C'est aujourd'hui avéré, Julián López
ne lit pas Campos y Ruedos. Comment expliquer sinon qu'il n'ait rien
reproché à la multitude de bloggeurs indépendants qui lui refont le portrait
depuis quelques années maintenant (eh oui, le temps passe). En
effet, pour la plupart des aficionados espagnols et français, et
pour la gente taurine en particulier, la presse taurine autorisée
s'est toujours résumée à peau de zob. À partir de là, comment
donc s'étonner que ceux-là, et a fortiori ceux encore plus
nombreux qui survolent la vie taurine seulement quand les beaux
jours reviennent, n'aient eu vent jusqu'ici que des saintes
écritures boucalaises et des interlignes fleuris zocatistes ?
D'ailleurs, en toute honnêteté, ces derniers ne sauraient démentir, et reconnaîtraient tout haut (mais sous la torture) que ça
les arrangeait un peu aussi, que l'archimonopole de la parole de
l'Afición dont ils jouissaient abusivement était un privilège qui ne
pouvait déplaire ni à eux-mêmes ni à leurs employeurs — fameux vendeurs
de papier… Me trompe-je ?
Il est juste troublant de constater que lorsque la vie était belle pour les figuras du G10, que tous
chantaient les louanges de la géniale « modernitude » et que le public
se brisait les phalanges à battre des paluches pour saluer redondos
inversés, « julipiés » et autres faenas médicales
poncistes face à des édredons monopiqués, aucune des ces vedettes
du toreo ne trouvait à redire du traitement que la fameuse
presse française autorisée leur réservait. D'ailleurs, à ce
moment-là aucune empresa ne s'émouvait du comportement chagrin du
public, pas même au moment de gracier des toros abrutis et sans
classe !
Alors, de deux choses l'une, soit
Julián López vient à l'instant de découvrir l'acharnement que met
André Viard dans sa quête pour l'authenticité d'une féria intègre
et sincère axée sur le toro et sa lidia, soit André Viard n'a pas
toujours tenu ce discours révolutionnaire et frais qu'il propage
désormais depuis qu'il est urgent pour lui de surfer sur ce nouvel
élan populaire, sans quoi il risquerait de creuser une irréversible
faille entre les nouvelles exigences d'hypothétiques clients des
opus boucalais, qui fréquentent les arènes sans avoir forcément
perçu qu'on les avait floués bien des fois, et le
discours fleuri en totale osmose avec le mundillo que l'homme à la
toison d'argent entretenait habilement depuis si longtemps ?

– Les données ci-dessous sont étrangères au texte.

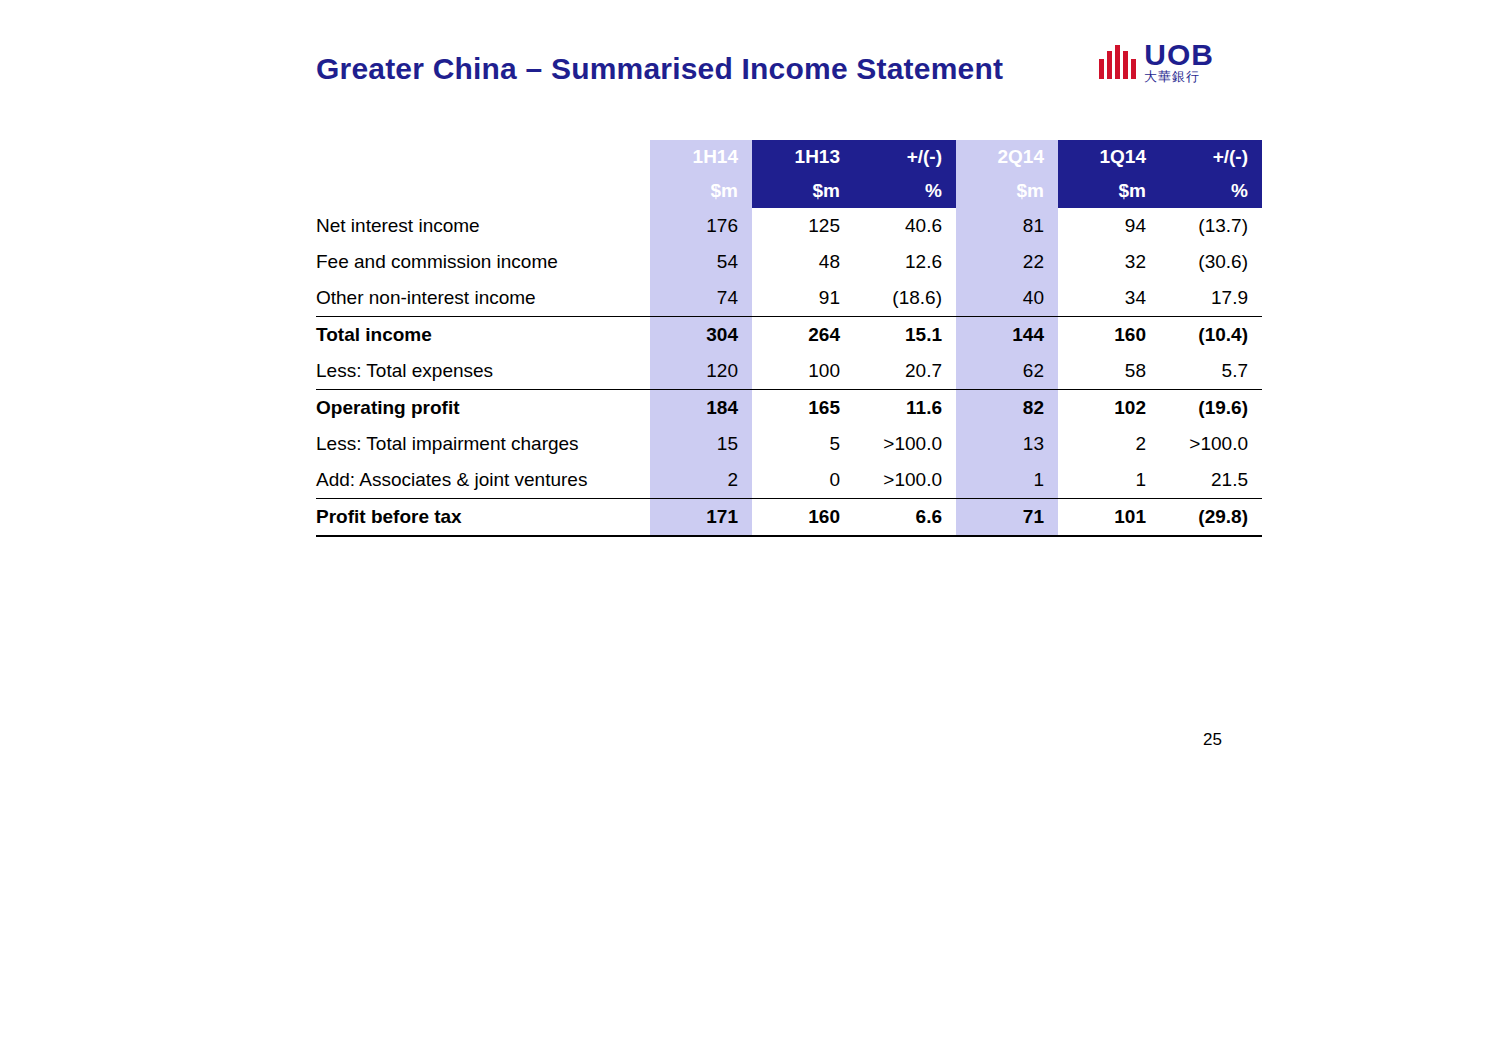Greater China – Summarised Income Statement
UOB
大華銀行
| | 1H14 | 1H13 | +/(-) | 2Q14 | 1Q14 | +/(-) |
| --- | --- | --- | --- | --- | --- | --- |
| | $m | $m | % | $m | $m | % |
| Net interest income | 176 | 125 | 40.6 | 81 | 94 | (13.7) |
| Fee and commission income | 54 | 48 | 12.6 | 22 | 32 | (30.6) |
| Other non-interest income | 74 | 91 | (18.6) | 40 | 34 | 17.9 |
| Total income | 304 | 264 | 15.1 | 144 | 160 | (10.4) |
| Less: Total expenses | 120 | 100 | 20.7 | 62 | 58 | 5.7 |
| Operating profit | 184 | 165 | 11.6 | 82 | 102 | (19.6) |
| Less: Total impairment charges | 15 | 5 | >100.0 | 13 | 2 | >100.0 |
| Add: Associates & joint ventures | 2 | 0 | >100.0 | 1 | 1 | 21.5 |
| Profit before tax | 171 | 160 | 6.6 | 71 | 101 | (29.8) |
25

Nous avons tous une claire idée de la
réponse. Même si un pavé a ouvertement été lancé à la gueule du G10 par l'incontournable Dédé
et sa lettre ouverte au Juli, l'on ne pourra s'empêcher
de voir, au-delà là du geste désinteressé et chevaleresque en
faveur d'une tauromachie forte et vraie trop longtemps bafouée, un
énième calcul boucalais dont nous fûmes si souvent témoins,
parfois victimes. C'est que l'on a appris à connaître
l'animal !
Ainsi, il fut un temps où André Viard
avait une vision plus complaisante envers ses cibles actuelles… Jugez-en par vous-même après lecture de ces quelques morceaux choisis (citations reprises telles quelles, seul le gras est à porter à notre crédit, ndlr) :
• « La corrida d'hier à Dax est un parfait exemple de ce qui précède : le Juli, face au cinquième toro, a respecté à la lettre les unités d'action (sa faena ne fut en fait qu'un long muletazo tellement elle fut parfaite de ligazon), de temps (il n'y eut aucun temps mort et la progression qui menait vers le terme fut parfaitement gérée, alternant temps forts et temps faibles pour laisser le toro récupérer) et de lieu (les séries étant données dans un mouchoir de poche).
• « Mal présentée, faible, décastée, sosa, molle… La corrida de Daniel Ruiz fut habillée pour quelques hivers, et certains allèrent même jusqu'à dire que les meilleurs moments de la journée furent à mettre au crédit des banderilleros. Merci pour Ponce et surtout le Juli… »
• « La corrida d'hier à Dax est un parfait exemple de ce qui précède : le Juli, face au cinquième toro, a respecté à la lettre les unités d'action (sa faena ne fut en fait qu'un long muletazo tellement elle fut parfaite de ligazon), de temps (il n'y eut aucun temps mort et la progression qui menait vers le terme fut parfaitement gérée, alternant temps forts et temps faibles pour laisser le toro récupérer) et de lieu (les séries étant données dans un mouchoir de poche).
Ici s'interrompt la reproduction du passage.